Thanks Daniel  The sizwheel definitely has it's place in my bag of tricks. It works better on some tree than others of course. Here is a good demonstration of how well it can work with a Red Fir which has real strong lineal fibers. It swung this tree farther than I had it gunned which is why it knocked down the little green tree...which is why there has to be a variation of the sizwheel sometimes...this was what I would call my maximum sizwheel...if that makes any sense.
[video=youtube;_FrzG5gzX7I]http://www.youtube.com/watch?v=_FrzG5gzX7I[/video]


----------



## Dalmatian90 (Nov 9, 2012)

Was there a reason for putting the yellow wedge in very loosely?

I was thinking it might act like a flag if the tree started to set back or fall sooner then you expected, but then you took it out before I saw it move so now I'm not sure


----------



## Greystoke (Nov 10, 2012)

Dalmatian90 said:


> Was there a reason for putting the yellow wedge in very loosely?
> 
> I was thinking it might act like a flag if the tree started to set back or fall sooner then you expected, but then you took it out before I saw it move so now I'm not sure



I call it the needle guage.

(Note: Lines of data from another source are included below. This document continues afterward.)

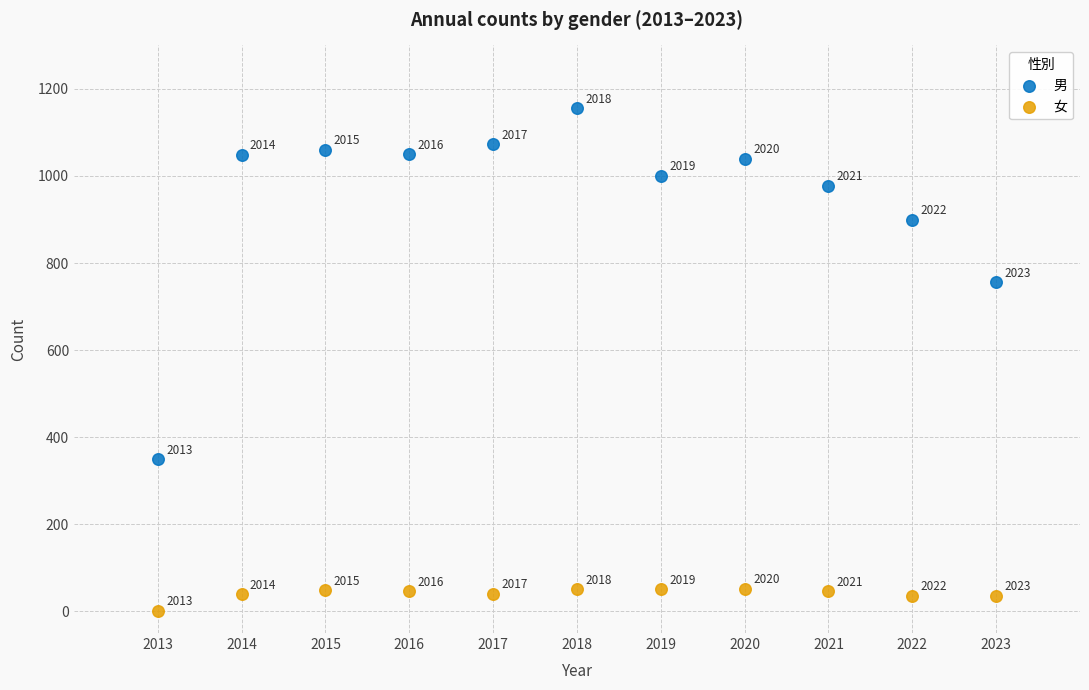

What is the X range (max minus min) for the scatter plot?

10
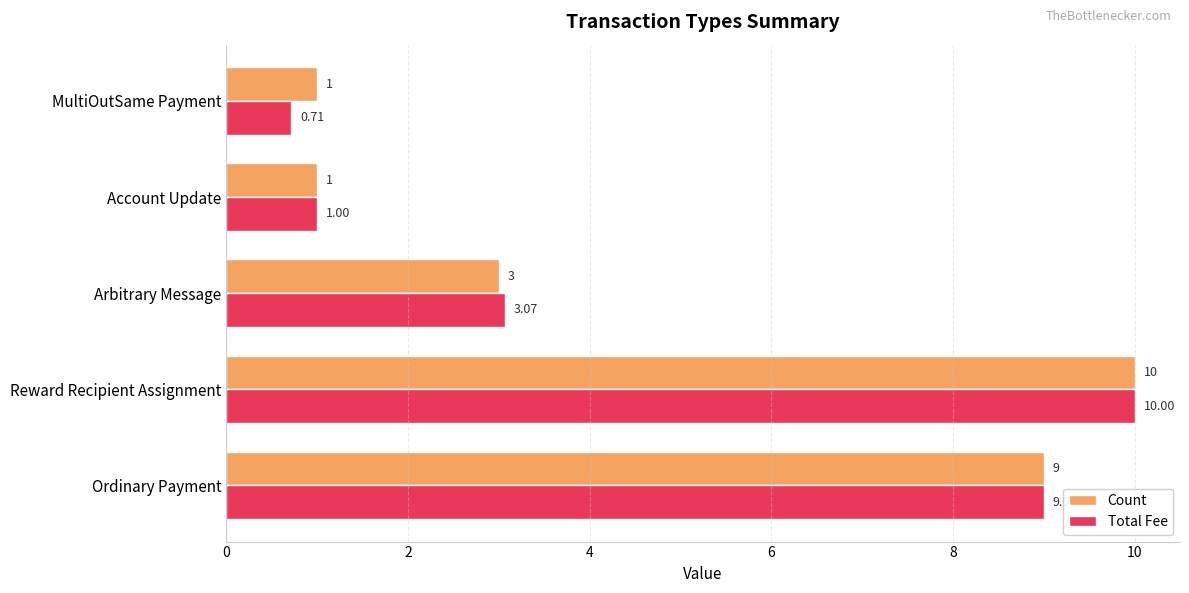

At which label is Count closest to 5?

Arbitrary Message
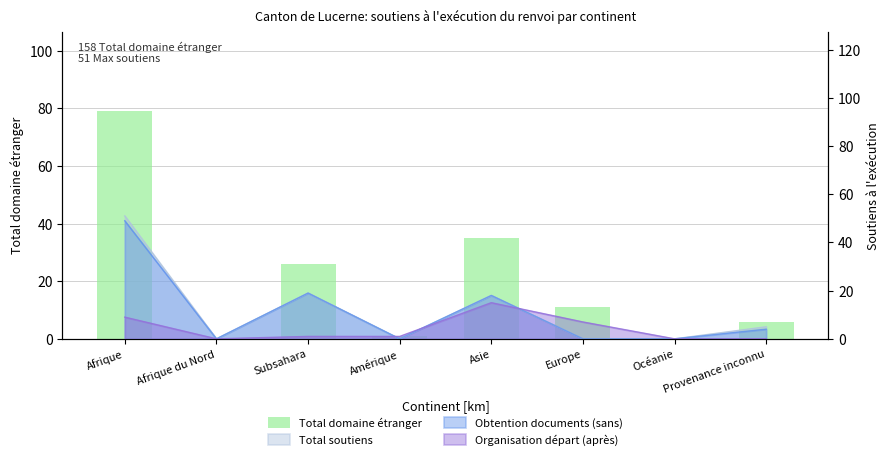

Read the value at Afrique.

79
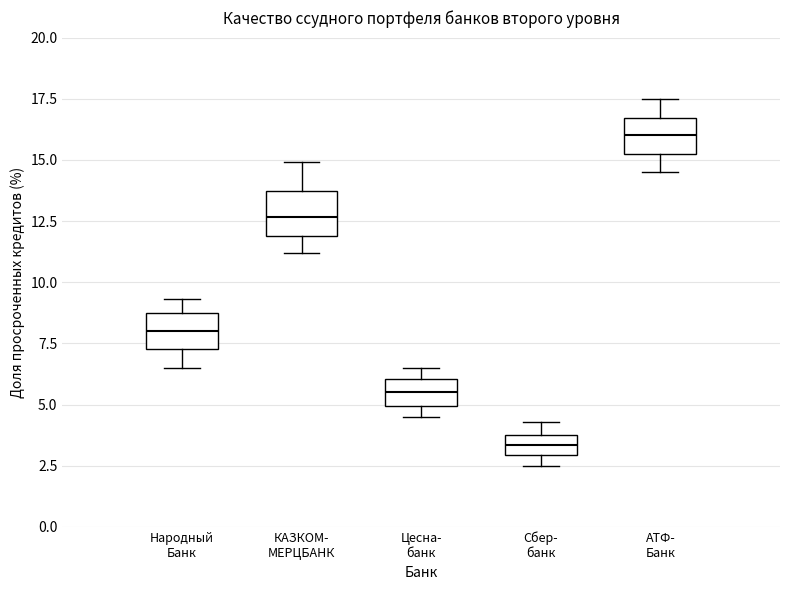

Reading left to right, read every box against the y-axis: the position of its median line, the range the box covers, and the ends of its whiskers. The values are not printed on the chart, so give them approximately, as read against the axis.

Народный Банк: median 8.0, box 7.5 to 8.5, whiskers 6.5 to 9.5
КАЗКОМ- МЕРЦБАНК: median 12.5, box 12.0 to 13.5, whiskers 11.0 to 15.0
Цесна- банк: median 5.5, box 5.0 to 6.0, whiskers 4.5 to 6.5
Сбер- банк: median 3.5, box 3.0 to 4.0, whiskers 2.5 to 4.5
АТФ- Банк: median 16.0, box 15.0 to 16.5, whiskers 14.5 to 17.5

You can watch it, and if it goes down, then that means that the tree is going over to where it is gunned, if it goes up, then the tree is setting back. It works great.


----------



## Gologit (Nov 10, 2012)

Greystoke said:


> I call it the needle guage. You can watch it, and if it goes down, then that means that the tree is going over to where it is gunned, if it goes up, then the tree is setting back. It works great.



...and if it stays steady you can set your coffee cup on it.


----------



## 046 (Jan 2, 2013)

Greystoke said:


> I call it the needle guage. You can watch it, and if it goes down, then that means that the tree is going over to where it is gunned, if it goes up, then the tree is setting back. It works great.



nice tip...have never seen a sizwheel in action...


----------